Warwick: But I think there are people who… I don’t know, how can I describe it? “Even with intelligent machines, oh it’s never going to happen. We’ll always be in control of them.” And other people, “Oh, that’s great that you are saying that. Have a knighthood or whatever, whoever you are.” I won’t mention Roger Penrose or anything like that. No logical argument but oh, they’ll never be a problem. People want to hear it so we don’t have to worry about it.
But it’s rubbish, philosophically. There is a potential danger from intelligent machines; we have to face it. And when it comes to integrating the body with technology yeah, it is going to affect how the brain is. You take on extra abilities, you may lose some, you may…may well, I would think, in terms of how ethically you consider yourself and other people within the world, dramatically change your beliefs.
I mean look, you’re just a regular human at the moment.
Mason: [inaudible]
Warwick: Roughly speaking.
Mason: Alright, okay. I’ll be a regular human.
Warwick: A regular human. And let’s say here I am and I upgrade from being a regular human. I have implants that allow me to communicate with others just by thinking about it. And then I’d have some others who also have implants that we can communicate by thought. Now, you’re just a regular human. You have no idea what we’re communicating. You’re coming out with these silly human noises called speech, these mechanical pressure waves. Meanwhile we’re on a whole different plane, just in terms of communication.

※

◆ **THE TASK**
Retype part of the interview transcript above, starting at the words "But it’s rubbish, philosophically." and ending after the words "be a regular human.".

◆ **RECORD SET**
※

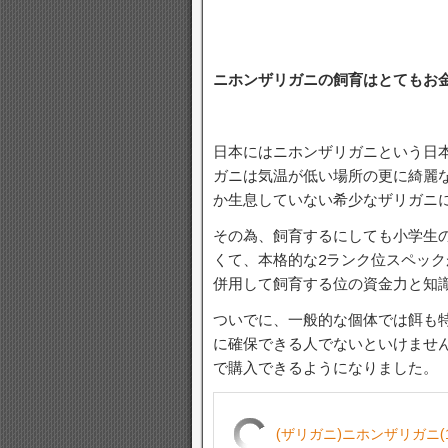
ニホンザリガニの飼育はとてもお
日本にはニホンザリガニという日
ガニは気温が低い場所の更に綺麗
か生息していない希少なザリガニ
その為、飼育するにしても小学生
くて、本格的な2ランク位スペッ
併用して飼育する位の資金力と知
ついでに、一般的な個体では餌も
に確保できる人でないといけませ
で購入できるようになりました。
(ザリガニ)ニホンザリガニ(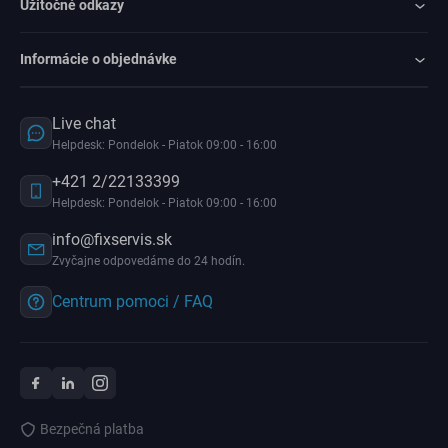
Užitočné odkazy
Informácie o objednávke
Live chat
Helpdesk: Pondelok - Piatok 09:00 - 16:00
+421 2/22133399
Helpdesk: Pondelok - Piatok 09:00 - 16:00
info@fixservis.sk
Zvyčajne odpovedáme do 24 hodín.
Centrum pomoci / FAQ
Bezpečná platba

※

◆ **TASK RESULT**
But it’s rubbish, philosophically. There is a potential danger from intelligent machines; we have to face it. And when it comes to integrating the body with technology yeah, it is going to affect how the brain is. You take on extra abilities, you may lose some, you may…may well, I would think, in terms of how ethically you consider yourself and other people within the world, dramatically change your beliefs.
I mean look, you’re just a regular human at the moment.
Mason: [inaudible]
Warwick: Roughly speaking.
Mason: Alright, okay. I’ll be a regular human.